The challenge lies not in the creation of QIDs, but in preventing the creation of duplicate objects. OpenRefine helps by checking the database in advance, or alternatively, one can match data with the VLOOKUP function in any spreadsheet. New projects that have external identifiers on their items can easily check if FactGrid items are referring to the same identifiers.
Information about the software and the platform is available, but projects usually prefer to discuss their data first in a video call.
What costs should I expect?
FactGrid services are free. The user community has formed a stakeholder association, with the goal of keeping the platform free of charge. Until 2023, Gotha’s Research Centre funded FactGrid with €3,000 per year. Since then, the platform has been supported by Germany’s National Research Data Initiative (NFDI) with a five-year grant of approximately €20,000 per year. These funds primarily support the creation of tools that all projects can use on the database. Several of our projects invest the savings into specific tools for their respective home pages. The database allows external services to access all its information without further barriers.
What are the most important/urgent questions users have?
Most questions are practical:
- How should we prepare spreadsheets for input?
- Which FactGrid properties should we use for the best integration?
- Which new properties do we need?
- How do we match place names in our data with the over 300,000 places already available on FactGrid?
- Where can we find specific datasets to feed into FactGrid, now that we realize we shouldn't duplicate existing data from other sources?
- How do we communicate on the platform?
- How long will it take us to create a set of 1,000 people? (Only a few minutes, once you identified the overlaps with already existing information.)
Where can I find information to start working on the platform?
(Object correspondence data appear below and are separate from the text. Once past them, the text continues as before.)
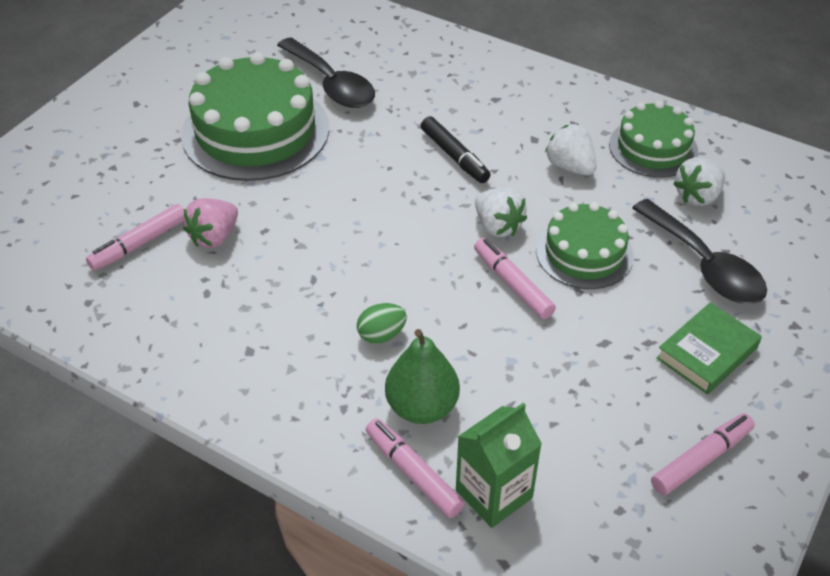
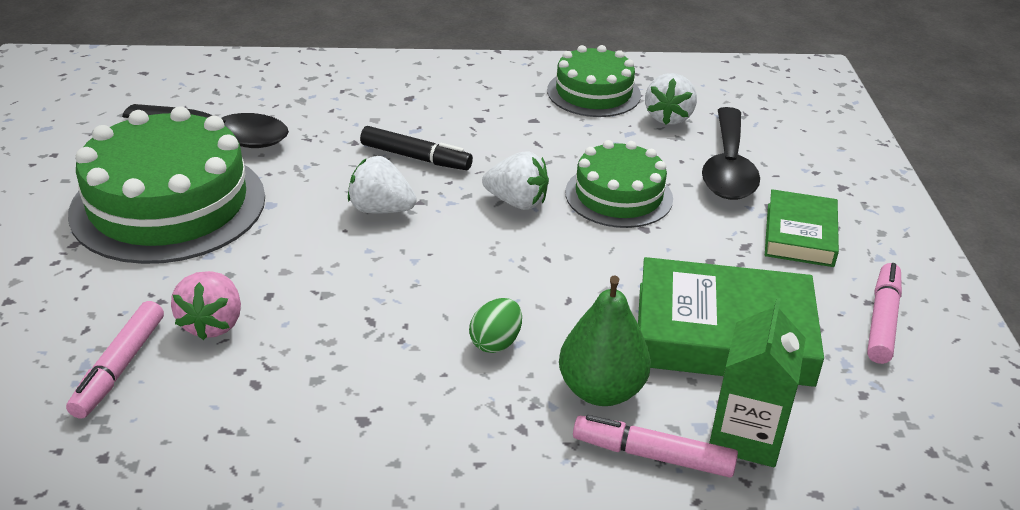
camera: 35 degrees left, 10 degrees down
(512, 284) = (580, 246): pink marker -> none
(556, 407) = (723, 333): none -> green book
(570, 166) = (535, 130): white strawberry -> white strawberry (381, 209)
(705, 265) = (728, 168): black spoon -> black spoon turned 75 degrees clockwise

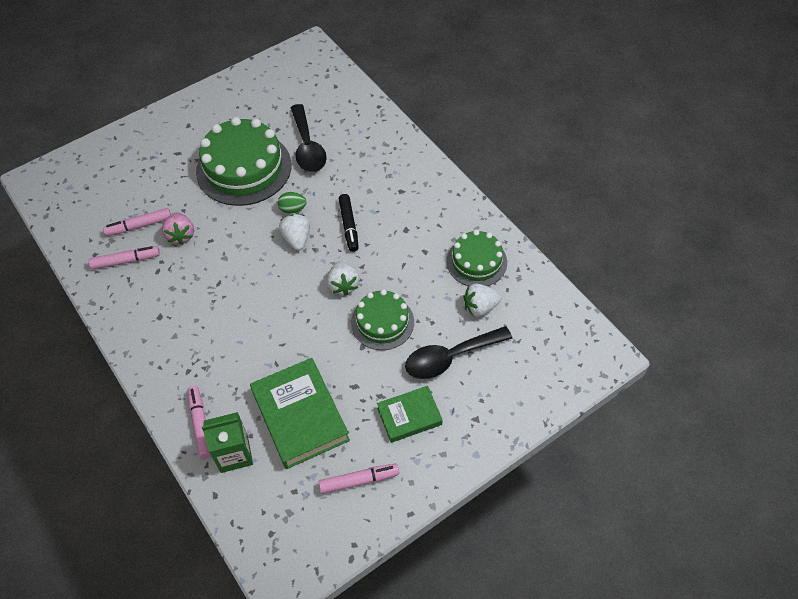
camera: 60 degrees right, 20 degrees up
(178, 417) = (126, 261): none -> pink marker
(213, 324) = (181, 235): pink strawberry -> pink strawberry turned 75 degrees counterclockwise
(495, 342) = (234, 333): green egg -> green egg (293, 209)
(601, 390) = (228, 387): green pear -> none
There is a popular intro page starting the blog (link); terms of service are listed on the main page; the help section can be accessed through the menu. All projects on FactGrid (listed in the menu for project spaces) can be contacted on site, via email or through the external home pages they advertise. The most common entry point is the coordinator’s email address on the front page, followed by an exchange on the project’s video channel.
Is there a FAQ page?
Yes, here: https://blog.factgrid.de/archives/1591 – available in English, German, French, and Hungarian.